(Collection entries)
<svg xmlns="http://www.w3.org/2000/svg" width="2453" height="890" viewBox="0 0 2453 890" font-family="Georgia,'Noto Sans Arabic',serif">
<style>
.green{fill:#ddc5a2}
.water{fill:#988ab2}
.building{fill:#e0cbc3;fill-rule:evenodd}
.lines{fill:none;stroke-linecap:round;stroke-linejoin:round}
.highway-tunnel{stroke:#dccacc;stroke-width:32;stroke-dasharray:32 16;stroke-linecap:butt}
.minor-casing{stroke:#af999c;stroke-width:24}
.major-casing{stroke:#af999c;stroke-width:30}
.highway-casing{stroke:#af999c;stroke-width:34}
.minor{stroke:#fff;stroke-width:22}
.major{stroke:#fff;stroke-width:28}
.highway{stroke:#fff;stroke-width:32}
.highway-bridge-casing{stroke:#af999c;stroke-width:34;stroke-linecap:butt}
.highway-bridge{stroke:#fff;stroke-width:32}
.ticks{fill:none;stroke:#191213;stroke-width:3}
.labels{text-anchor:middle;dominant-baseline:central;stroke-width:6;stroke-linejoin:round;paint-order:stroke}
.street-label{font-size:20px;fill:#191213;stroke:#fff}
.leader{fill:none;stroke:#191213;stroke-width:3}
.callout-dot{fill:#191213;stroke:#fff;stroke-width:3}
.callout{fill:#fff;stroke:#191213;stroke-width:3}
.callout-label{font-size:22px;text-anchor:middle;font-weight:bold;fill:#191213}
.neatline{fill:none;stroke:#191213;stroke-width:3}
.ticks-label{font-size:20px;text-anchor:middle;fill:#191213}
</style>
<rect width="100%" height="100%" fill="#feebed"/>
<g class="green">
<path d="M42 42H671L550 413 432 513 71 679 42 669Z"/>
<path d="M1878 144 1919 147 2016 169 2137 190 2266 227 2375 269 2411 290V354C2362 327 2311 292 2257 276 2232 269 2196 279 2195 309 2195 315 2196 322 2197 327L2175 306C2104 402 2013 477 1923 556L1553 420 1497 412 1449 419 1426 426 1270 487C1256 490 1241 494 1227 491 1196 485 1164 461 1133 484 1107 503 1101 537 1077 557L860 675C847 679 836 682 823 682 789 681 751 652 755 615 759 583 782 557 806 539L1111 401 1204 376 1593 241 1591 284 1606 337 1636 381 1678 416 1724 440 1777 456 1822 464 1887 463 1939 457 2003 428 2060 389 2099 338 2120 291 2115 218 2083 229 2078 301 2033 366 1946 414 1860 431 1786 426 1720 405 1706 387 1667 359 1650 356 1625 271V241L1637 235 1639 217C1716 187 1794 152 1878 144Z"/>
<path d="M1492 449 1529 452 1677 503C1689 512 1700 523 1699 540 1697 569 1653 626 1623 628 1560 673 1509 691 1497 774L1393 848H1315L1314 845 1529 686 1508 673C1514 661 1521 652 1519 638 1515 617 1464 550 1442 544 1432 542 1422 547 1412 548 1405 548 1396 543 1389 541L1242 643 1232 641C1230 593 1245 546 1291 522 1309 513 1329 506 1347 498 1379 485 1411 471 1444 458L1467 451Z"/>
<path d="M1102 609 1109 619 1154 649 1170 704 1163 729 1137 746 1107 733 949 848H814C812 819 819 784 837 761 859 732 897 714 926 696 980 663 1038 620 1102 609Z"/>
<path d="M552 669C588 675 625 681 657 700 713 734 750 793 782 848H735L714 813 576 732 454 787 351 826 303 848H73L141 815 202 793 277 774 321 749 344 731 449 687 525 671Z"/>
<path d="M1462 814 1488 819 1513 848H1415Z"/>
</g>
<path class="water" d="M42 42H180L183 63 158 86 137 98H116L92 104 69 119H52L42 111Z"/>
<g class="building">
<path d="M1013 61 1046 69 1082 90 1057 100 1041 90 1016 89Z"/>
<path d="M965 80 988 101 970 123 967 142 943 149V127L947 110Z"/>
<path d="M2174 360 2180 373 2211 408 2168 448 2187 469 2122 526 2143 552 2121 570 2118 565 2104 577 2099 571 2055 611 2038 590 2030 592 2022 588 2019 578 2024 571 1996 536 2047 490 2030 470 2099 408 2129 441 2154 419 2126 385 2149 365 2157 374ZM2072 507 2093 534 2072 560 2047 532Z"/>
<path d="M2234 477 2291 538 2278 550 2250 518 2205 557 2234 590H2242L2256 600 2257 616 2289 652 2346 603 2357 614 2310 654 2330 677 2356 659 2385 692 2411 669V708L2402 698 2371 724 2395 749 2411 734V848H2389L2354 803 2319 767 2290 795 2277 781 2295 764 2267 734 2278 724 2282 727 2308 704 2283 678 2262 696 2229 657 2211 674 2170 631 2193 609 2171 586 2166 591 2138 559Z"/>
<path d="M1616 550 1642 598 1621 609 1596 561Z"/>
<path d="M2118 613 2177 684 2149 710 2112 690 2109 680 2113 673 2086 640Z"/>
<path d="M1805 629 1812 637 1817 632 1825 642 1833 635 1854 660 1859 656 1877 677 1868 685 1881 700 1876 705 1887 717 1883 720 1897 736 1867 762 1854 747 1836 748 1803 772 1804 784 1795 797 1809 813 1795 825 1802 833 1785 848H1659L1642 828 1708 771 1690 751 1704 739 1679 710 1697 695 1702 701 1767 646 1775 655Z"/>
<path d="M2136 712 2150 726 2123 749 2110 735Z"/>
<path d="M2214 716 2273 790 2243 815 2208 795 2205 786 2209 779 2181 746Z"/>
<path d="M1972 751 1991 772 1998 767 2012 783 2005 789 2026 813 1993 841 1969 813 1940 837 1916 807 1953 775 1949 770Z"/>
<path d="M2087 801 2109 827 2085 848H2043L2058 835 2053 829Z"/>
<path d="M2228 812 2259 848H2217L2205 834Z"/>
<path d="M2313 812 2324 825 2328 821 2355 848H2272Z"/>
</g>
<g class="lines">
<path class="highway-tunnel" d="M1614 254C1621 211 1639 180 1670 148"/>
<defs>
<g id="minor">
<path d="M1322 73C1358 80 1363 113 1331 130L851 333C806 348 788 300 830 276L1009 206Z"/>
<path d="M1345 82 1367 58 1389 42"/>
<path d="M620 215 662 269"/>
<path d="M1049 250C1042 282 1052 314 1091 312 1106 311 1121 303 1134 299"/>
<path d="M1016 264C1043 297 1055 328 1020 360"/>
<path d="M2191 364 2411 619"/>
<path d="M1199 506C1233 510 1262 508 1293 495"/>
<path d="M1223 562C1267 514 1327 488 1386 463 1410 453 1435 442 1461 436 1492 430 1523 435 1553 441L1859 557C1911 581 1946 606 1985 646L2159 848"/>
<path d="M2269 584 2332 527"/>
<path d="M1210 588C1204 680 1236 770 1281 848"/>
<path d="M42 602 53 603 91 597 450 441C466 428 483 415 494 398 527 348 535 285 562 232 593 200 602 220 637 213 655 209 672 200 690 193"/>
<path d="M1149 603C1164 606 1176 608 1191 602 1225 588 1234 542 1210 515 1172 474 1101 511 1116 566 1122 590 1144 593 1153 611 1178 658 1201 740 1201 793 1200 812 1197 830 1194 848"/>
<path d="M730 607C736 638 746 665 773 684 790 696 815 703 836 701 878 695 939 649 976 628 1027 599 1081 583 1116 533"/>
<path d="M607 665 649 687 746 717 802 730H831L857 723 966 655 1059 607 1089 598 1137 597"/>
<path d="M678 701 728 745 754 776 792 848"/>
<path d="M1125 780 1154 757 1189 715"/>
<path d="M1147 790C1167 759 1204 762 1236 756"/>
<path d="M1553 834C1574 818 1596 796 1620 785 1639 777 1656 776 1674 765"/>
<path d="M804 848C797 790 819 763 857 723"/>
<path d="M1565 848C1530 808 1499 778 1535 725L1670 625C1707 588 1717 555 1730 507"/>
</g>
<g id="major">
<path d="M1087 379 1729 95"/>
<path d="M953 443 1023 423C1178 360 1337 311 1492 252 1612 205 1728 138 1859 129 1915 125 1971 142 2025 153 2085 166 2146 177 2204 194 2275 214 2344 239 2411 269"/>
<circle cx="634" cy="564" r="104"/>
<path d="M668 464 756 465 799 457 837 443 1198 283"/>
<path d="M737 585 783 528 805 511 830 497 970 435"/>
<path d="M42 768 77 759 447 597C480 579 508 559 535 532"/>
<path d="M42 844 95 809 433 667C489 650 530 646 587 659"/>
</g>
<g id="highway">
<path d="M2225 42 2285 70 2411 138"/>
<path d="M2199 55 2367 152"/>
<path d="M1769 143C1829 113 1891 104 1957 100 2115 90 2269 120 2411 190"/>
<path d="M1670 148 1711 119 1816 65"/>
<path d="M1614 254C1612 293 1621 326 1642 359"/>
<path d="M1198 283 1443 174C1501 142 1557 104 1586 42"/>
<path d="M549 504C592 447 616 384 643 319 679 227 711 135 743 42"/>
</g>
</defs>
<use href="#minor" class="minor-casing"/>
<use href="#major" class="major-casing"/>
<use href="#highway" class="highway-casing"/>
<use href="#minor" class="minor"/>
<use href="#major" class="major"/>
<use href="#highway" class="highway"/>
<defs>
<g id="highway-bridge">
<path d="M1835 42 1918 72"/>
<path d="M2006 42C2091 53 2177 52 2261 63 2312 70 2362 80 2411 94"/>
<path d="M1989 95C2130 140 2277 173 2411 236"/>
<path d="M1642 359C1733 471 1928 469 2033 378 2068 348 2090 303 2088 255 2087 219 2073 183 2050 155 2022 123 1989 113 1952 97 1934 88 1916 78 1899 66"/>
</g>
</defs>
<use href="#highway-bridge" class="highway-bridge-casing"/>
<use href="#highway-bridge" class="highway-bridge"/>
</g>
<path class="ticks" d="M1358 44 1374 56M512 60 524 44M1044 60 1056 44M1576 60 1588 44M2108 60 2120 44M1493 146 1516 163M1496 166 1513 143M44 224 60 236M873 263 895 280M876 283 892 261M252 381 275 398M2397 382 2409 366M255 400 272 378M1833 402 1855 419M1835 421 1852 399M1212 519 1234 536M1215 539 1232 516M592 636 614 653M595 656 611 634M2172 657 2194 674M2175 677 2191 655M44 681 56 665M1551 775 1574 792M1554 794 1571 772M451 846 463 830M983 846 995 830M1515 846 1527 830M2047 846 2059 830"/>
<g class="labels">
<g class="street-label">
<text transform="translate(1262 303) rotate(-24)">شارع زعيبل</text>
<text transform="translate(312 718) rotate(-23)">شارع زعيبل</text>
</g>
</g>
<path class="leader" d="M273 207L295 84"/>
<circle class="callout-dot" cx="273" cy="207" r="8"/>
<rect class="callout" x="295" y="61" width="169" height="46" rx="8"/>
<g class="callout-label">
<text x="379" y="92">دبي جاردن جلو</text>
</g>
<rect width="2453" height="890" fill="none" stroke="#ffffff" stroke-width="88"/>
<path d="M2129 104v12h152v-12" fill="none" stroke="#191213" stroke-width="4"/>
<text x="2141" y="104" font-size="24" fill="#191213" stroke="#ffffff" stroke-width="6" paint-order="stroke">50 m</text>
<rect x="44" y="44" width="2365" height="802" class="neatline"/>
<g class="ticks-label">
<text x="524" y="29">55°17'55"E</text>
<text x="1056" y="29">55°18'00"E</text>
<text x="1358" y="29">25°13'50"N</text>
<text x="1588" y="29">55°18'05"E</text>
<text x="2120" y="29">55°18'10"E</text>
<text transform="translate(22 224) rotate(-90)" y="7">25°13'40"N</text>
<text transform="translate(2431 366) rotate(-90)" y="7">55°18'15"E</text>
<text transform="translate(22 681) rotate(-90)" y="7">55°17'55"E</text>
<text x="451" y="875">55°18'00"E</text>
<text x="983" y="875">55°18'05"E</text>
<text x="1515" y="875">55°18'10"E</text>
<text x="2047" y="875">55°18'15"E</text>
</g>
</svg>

TASK ITEM: Scan the records for the string "lines". Copy each line in which it appears.

ANSWER TO THIS PROBLEM:
.lines{fill:none;stroke-linecap:round;stroke-linejoin:round}
<g class="lines">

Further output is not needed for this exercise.